***** ОТРЫВОК ТЕКСТА *****

Впрочем, боюсь, я увлекся. Но иногда бывает нужно наговорить каких-то крайностей, чтобы почувствовать некую неловкость перед упускаемой стороной истины. Мир трагичен, в нем борются не истины с заблуждениями, а истины с истинами. Это в романе любую идею можно довести до предела, а я еще не вынырнул из своего последнего романа, первая часть которого “Нам целый мир чужбина” недавно вышла в летних номерах “Нового мира”. Герой романа чуть ли не всю современную культуру честит мастурбационной, направленной на самоудовлетворение: искусство и наркомания — всего лишь итог мастурбационных тенденций. Искусство для искусства, наука для науки, человек для самого себя. Потому что для личности, ощущающей себя высшей ценностью, любое действие во имя чего-то внешнего превращается в обузу: ведь высшее не должно служить более низкому. Поэтому ценности деяния вытесняются ценностями переживания, эпос — лирикой, отражение — самовыражением… Однако скоро и выражать становится нечего — невозможно же испытывать сильные переживания из-за того, что не касается высшей ценности — тебя: для эгоиста мир невероятно скучен, самое пьянящее в мире — коллективные фантомы — от него ускользает. Остается только удивляться, почему не все эгоисты спиваются: того же Печорина с его вечным спутником Онегиным, кажется, никто не видел пьяным ни при какой хандре. Были дворянские тормоза.
А. С. Эгоизм — это, разумеется, неприятная, но, по-моему, необходимая и очень сильная черта любого художника. Мир, который ты создаешь, рождается из тебя самого. Больше ему появляться на свет просто неоткуда. И если писатель не будет, как мастер свой инструмент, чувствовать самого себя, он не будет чувствовать вообще ничего. Писать в этом случае становится опять-таки затруднительно.
А. М. Разумеется, писательский инструмент — его индивидуальность. Но инструмент этот работоспособен, только если он откликается на всякий звук.

***** ИЗВЛЕЧЁННЫЕ ДАННЫЕ *****

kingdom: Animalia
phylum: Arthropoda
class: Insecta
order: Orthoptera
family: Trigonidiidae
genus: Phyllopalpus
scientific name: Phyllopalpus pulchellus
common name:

*****
***** ИЗВЛЕЧЁННЫЕ ДАННЫЕ *****

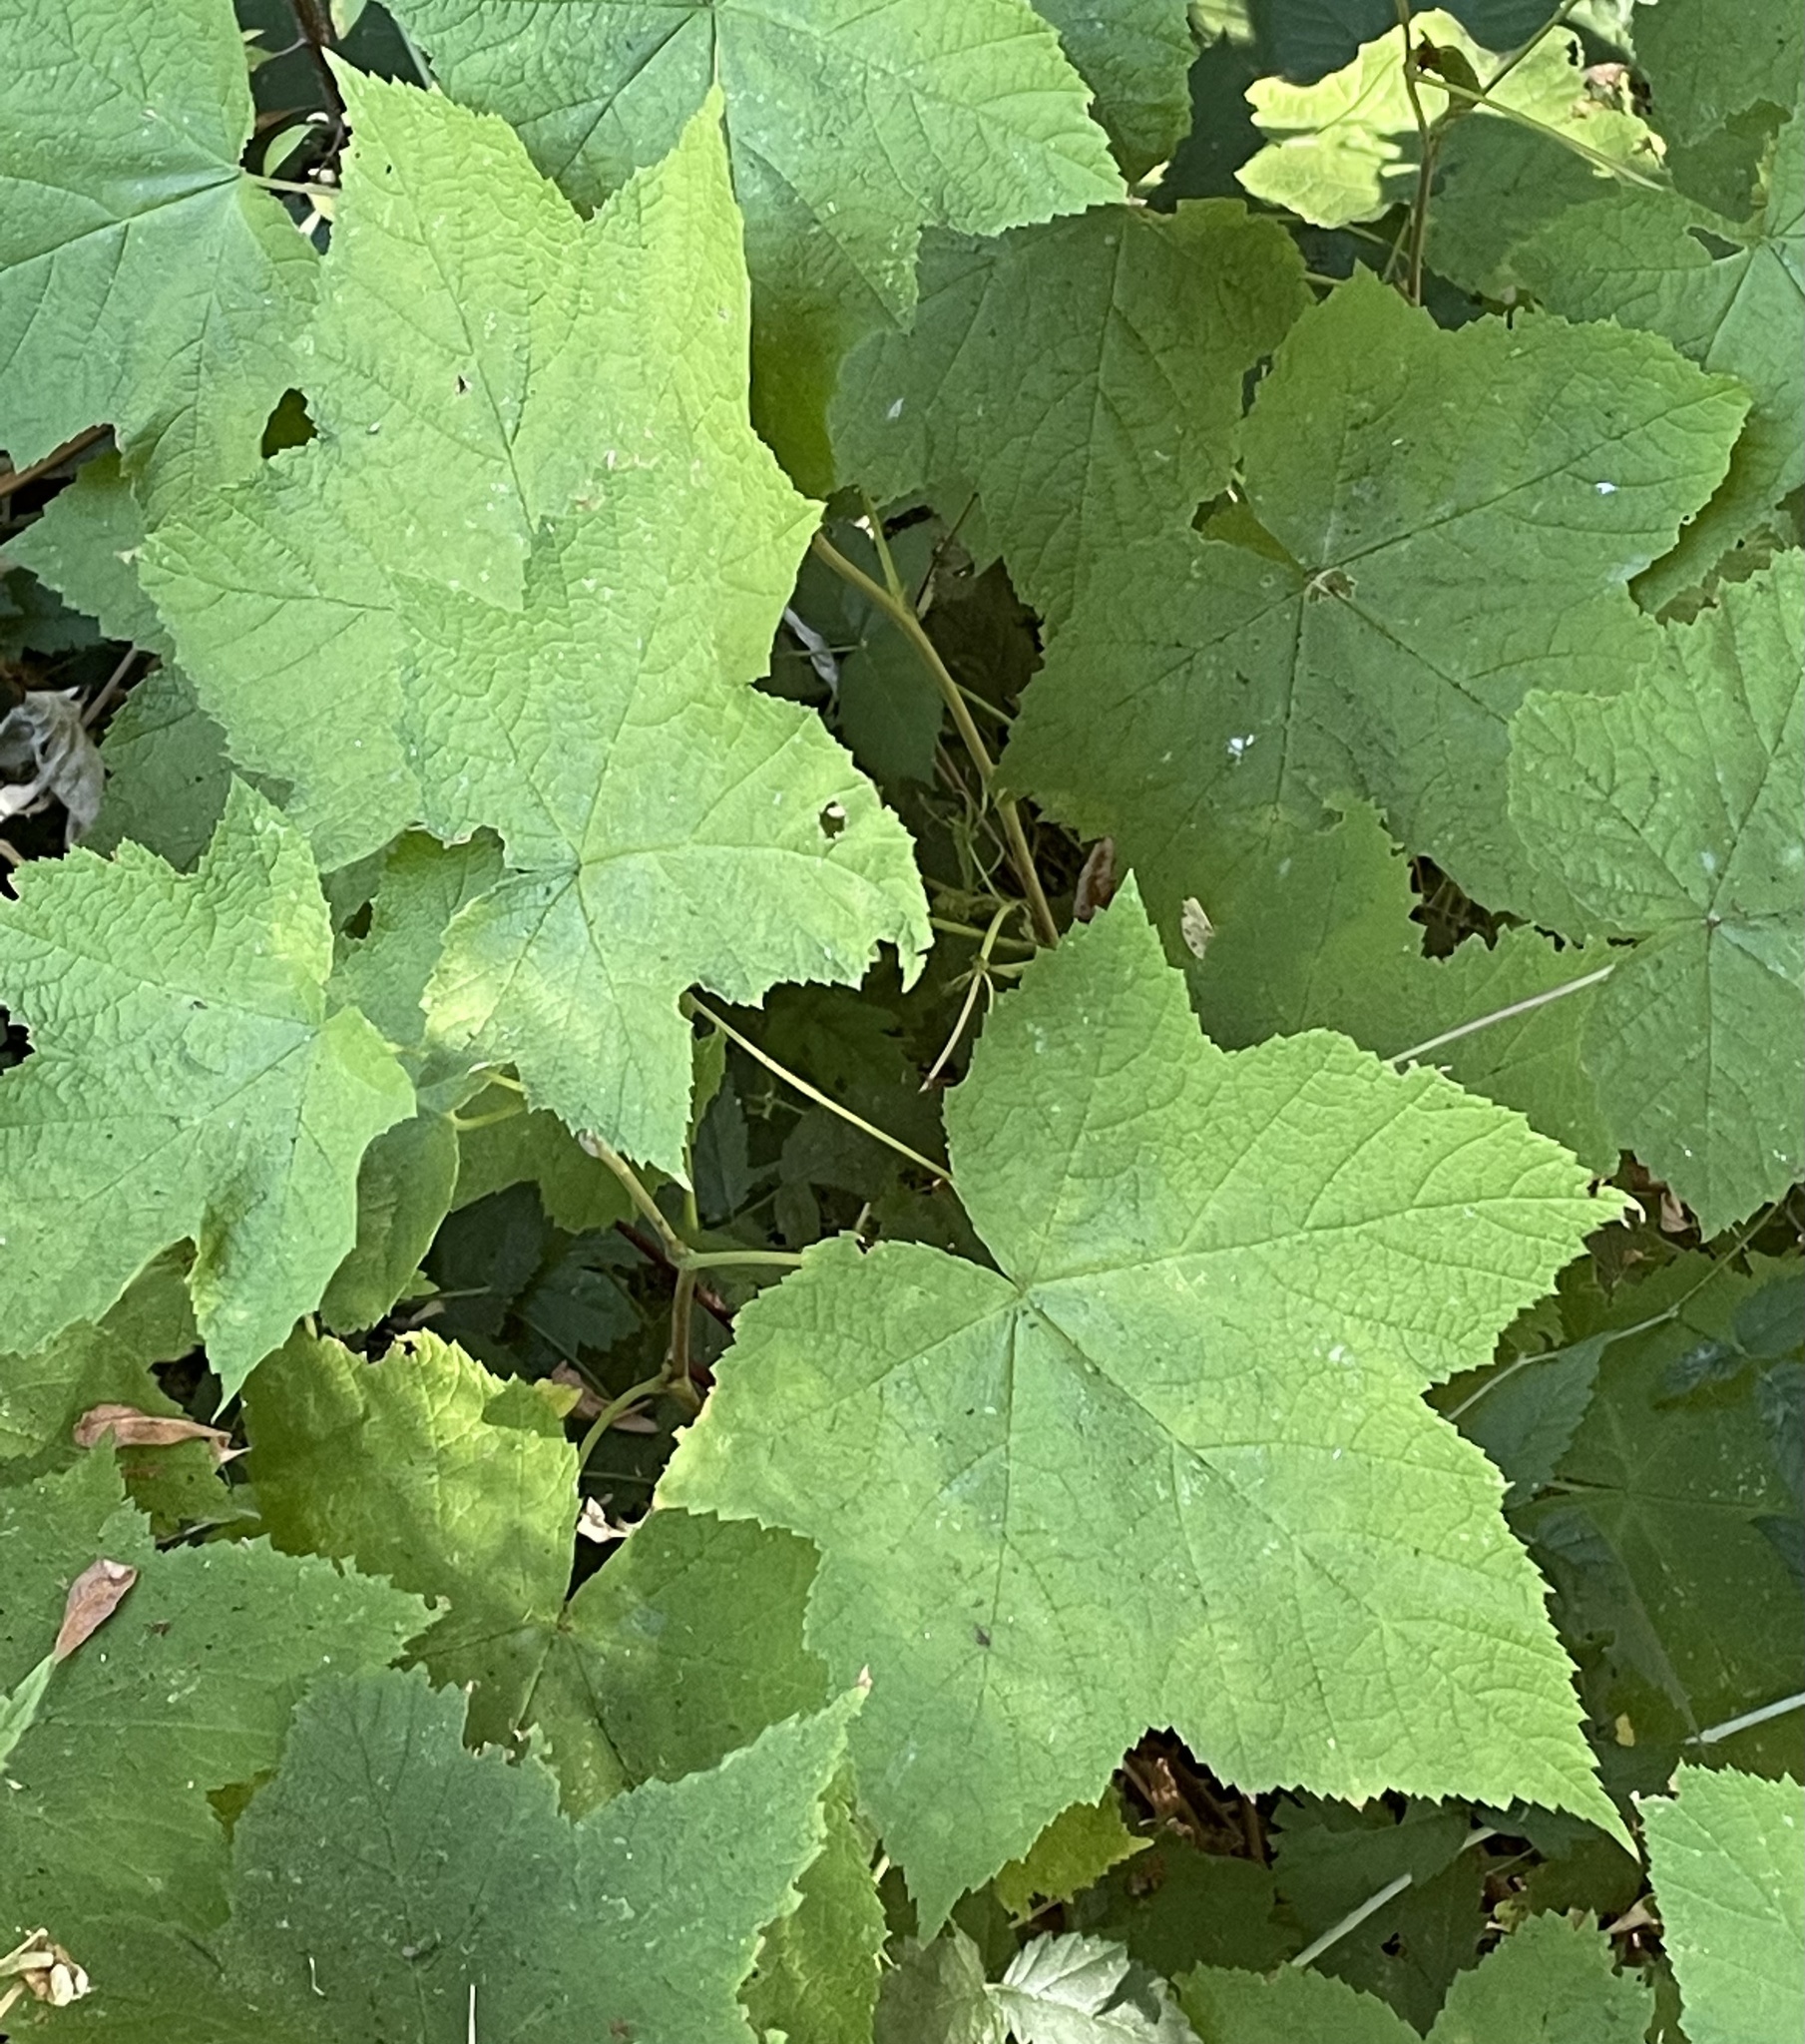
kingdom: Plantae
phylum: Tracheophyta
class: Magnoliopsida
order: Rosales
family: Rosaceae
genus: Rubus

*****

== ЗАДАНИЯ ==
1. Перепишите из беседы об эгоизме художника часть текста. Начните со слов "А. С. Эгоизм" и остановитесь после слов "на всякий звук.".
2. Как называется первая часть романа, о котором говорится в беседе об эгоизме художника?
3. Продолжите, пожалуйста, беседу об эгоизме художника после её последнего предложения.

== ОТВЕТЫ ==
1.
А. С. Эгоизм — это, разумеется, неприятная, но, по-моему, необходимая и очень сильная черта любого художника. Мир, который ты создаешь, рождается из тебя самого. Больше ему появляться на свет просто неоткуда. И если писатель не будет, как мастер свой инструмент, чувствовать самого себя, он не будет чувствовать вообще ничего. Писать в этом случае становится опять-таки затруднительно.
А. М. Разумеется, писательский инструмент — его индивидуальность. Но инструмент этот работоспособен, только если он откликается на всякий звук.

2. «Нам целый мир чужбина».

3.
А. С. Эгоизм всегда ограничен. Он довольно быстро вырождается в нарциссизм, то есть в непрерывное самолюбование. Не случайно писатели и художники начала ХХ века, а затем художники и музыканты первых послевоенных лет и в Америке, и в Европе так настойчиво экспериментировали с наркотиками. Эти рискованные опыты, если ты помнишь, начал еще Шарль Бодлер. Они как раз и представляли собой попытку выйти за пределы человеческого эгоизма. Однако “искусственный рай” (выражение самого Бодлера) остался недостижим.
А. М. Галлюциногены — вопрос отдельный. Мистики верят, что в галлюцинациях открываются иные миры, фрейдисты — что подсознание, но собственно алкогольные галлюцинации обычно довольно банальны. Пациенты, пережившие белую горячку, рассказывали, как из-под стола выбегал чертенок, висящие на веревке брюки приподнимали штанину, на обоях отбивал чечетку матросик, дом окружали немцы на мотоциклах… Ради таких прозрений, по-моему, не стоило пить три-четыре дня.
А. С. Прозрения зависят от самого человека. Что человек собой представляет, то он и видит.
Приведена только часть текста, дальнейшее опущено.